On Aug. 21, 2017, millions of people across North America will pause to experience the solar eclipse, a phenomenon that many have a chance to witness. The main attraction is the relatively thin path of totality that is a 70-mile-plus wide swath across the U.S. that begins on the Siuslaw National Forest in Oregon and ends on the Francis Marion and Sumter National Forests in South Carolina.
The event offers us all exceptional opportunities and unique challenges, whether the lands we manage are in the path of totality or not. We expect large, even unprecedented, crowds, especially on the 28 national forests, grasslands and recreation area in the path.
The excitement of this event continues to grow. Expected crowds are such that Oregon plans to mobilize the National Guard to assist local authorities to maintain safety and keep order in the state.
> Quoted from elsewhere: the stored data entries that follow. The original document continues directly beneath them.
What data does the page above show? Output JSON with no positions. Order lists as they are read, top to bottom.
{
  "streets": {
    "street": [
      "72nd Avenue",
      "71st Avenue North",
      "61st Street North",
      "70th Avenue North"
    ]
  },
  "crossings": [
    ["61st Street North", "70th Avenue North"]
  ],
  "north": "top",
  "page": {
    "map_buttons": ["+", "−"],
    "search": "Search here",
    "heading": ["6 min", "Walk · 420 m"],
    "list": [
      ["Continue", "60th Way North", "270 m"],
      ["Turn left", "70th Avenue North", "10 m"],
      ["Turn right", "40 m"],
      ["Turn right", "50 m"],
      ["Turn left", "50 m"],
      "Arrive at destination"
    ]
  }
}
This event, which hasn’t been witnessed in North American in 99 years, also comes during the hottest, driest time of the year. About 42 large wildfires fires continue burning across the country, with more than 16,000 firefighters and support personnel deployed.
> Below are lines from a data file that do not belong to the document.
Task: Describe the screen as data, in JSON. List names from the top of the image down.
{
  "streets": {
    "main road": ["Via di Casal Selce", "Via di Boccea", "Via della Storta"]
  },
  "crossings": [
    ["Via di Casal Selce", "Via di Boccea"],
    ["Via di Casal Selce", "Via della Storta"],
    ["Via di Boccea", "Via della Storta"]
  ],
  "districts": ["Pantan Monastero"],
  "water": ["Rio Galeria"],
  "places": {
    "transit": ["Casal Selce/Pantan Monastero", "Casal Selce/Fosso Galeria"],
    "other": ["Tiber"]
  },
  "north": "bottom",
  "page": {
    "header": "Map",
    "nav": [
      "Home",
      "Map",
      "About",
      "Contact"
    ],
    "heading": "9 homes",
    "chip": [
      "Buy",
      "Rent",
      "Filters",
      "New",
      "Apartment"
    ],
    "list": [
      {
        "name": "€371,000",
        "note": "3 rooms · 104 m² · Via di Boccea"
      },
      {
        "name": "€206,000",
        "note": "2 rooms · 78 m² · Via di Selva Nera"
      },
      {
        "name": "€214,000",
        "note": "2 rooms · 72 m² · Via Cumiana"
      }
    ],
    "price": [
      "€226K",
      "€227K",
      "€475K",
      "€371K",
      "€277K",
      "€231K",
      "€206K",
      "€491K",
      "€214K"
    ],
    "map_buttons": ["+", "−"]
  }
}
There are many reasons to be concerned, unplanned wildfire chief among them. This is also an opportunity, however, for the Forest Service to put our best foot forward. We have a unique chance to showcase America’s backyard to millions of people, many of whom are visiting national forests and grasslands for the first time.
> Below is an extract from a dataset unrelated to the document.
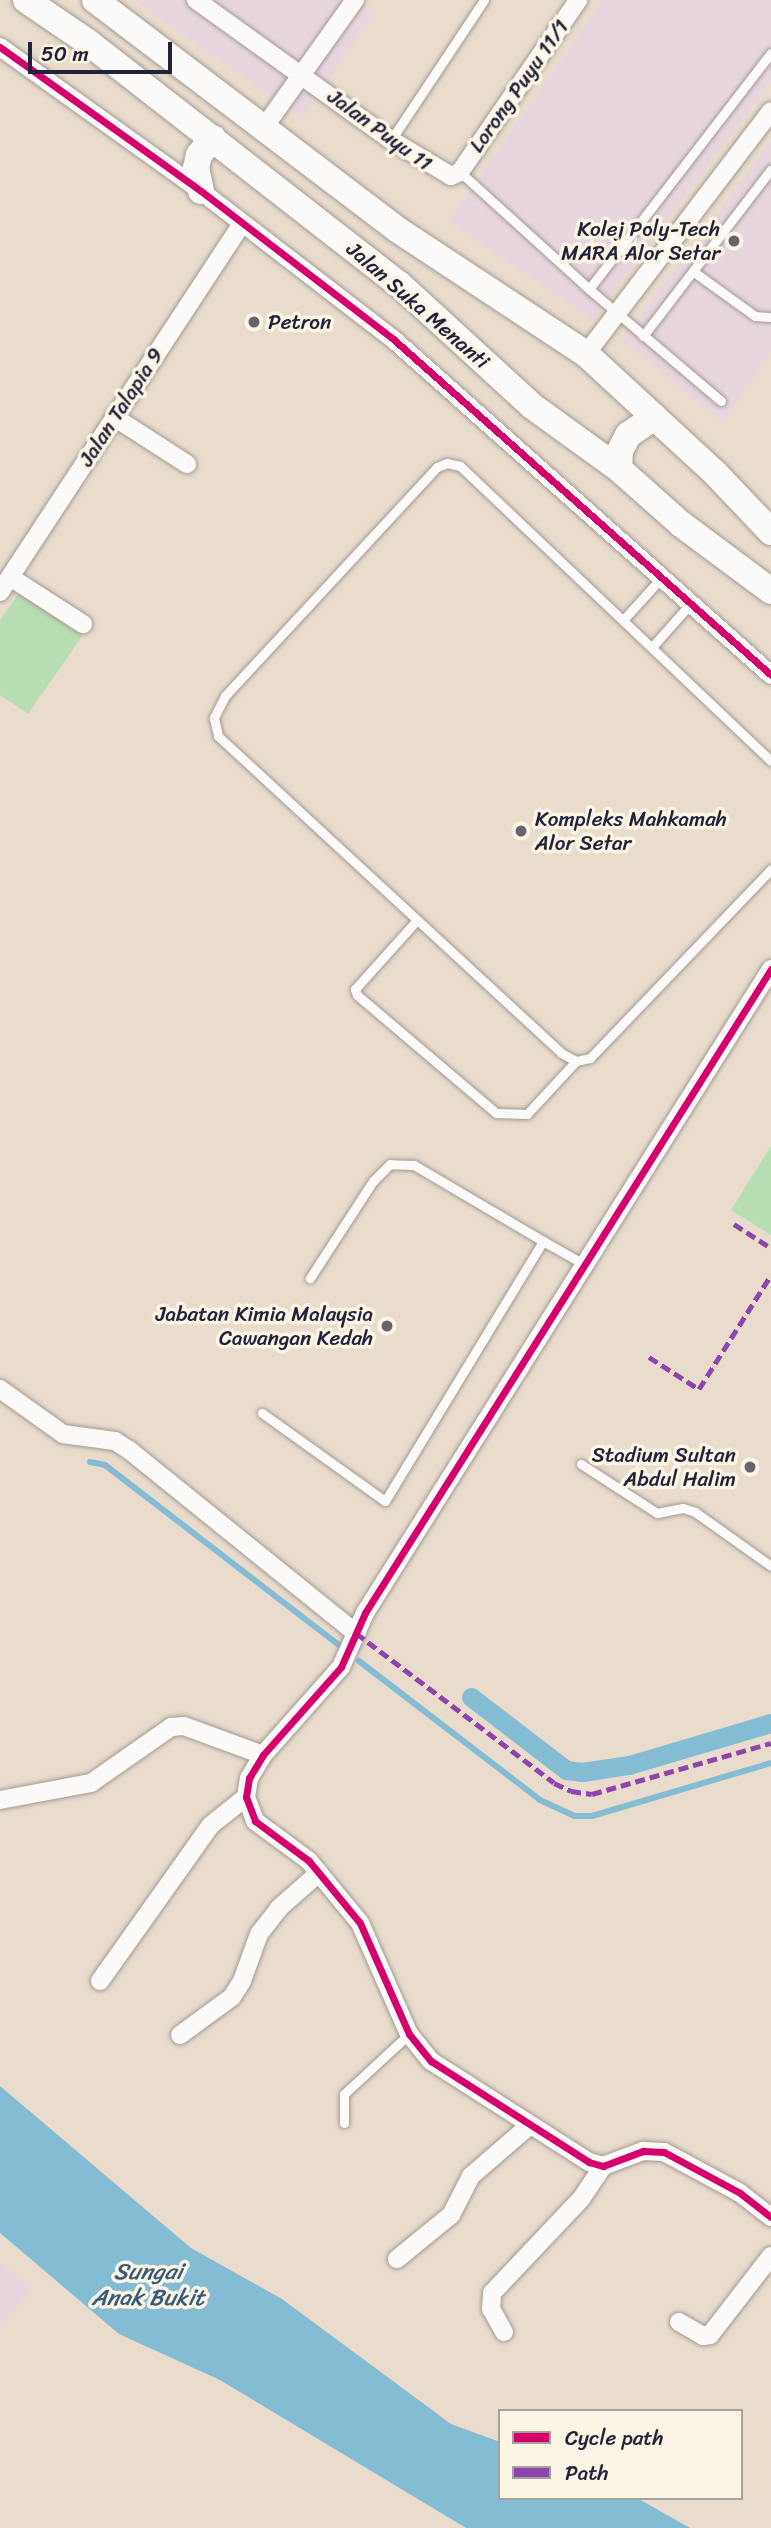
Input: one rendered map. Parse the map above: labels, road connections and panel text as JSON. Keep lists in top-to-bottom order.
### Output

We want this spectacular event to shine a light on the work that we do every day. We know these federal lands provide myriad benefits to the American people. Landscapes, vistas, rivers, lakes, and streams offer not only world-class recreation opportunities but connect communities economically, culturally, and environmentally.
This one-day event lasts less than three minutes. The memories people create, however, can last a lifetime. This a journey we help our visitors along every day. We know our job, we do it every day, and we do it well. I am confident every one of you will make this a day that everyone can remember.
But, let’s not forget our obligation to foster safe experiences for our visitors. I also remind you that we have a commitment to a culture of safety among ourselves. Please, look out for our visitors, look out for yourselves, and look out for each other—just as we do every day of every year.
Whether it is an enormous event like the eclipse, or a single family spending a weekend together on their national forests and grasslands, our job remains the same. Values we share and the work we do never changes. Our commitment to serve the American people endures.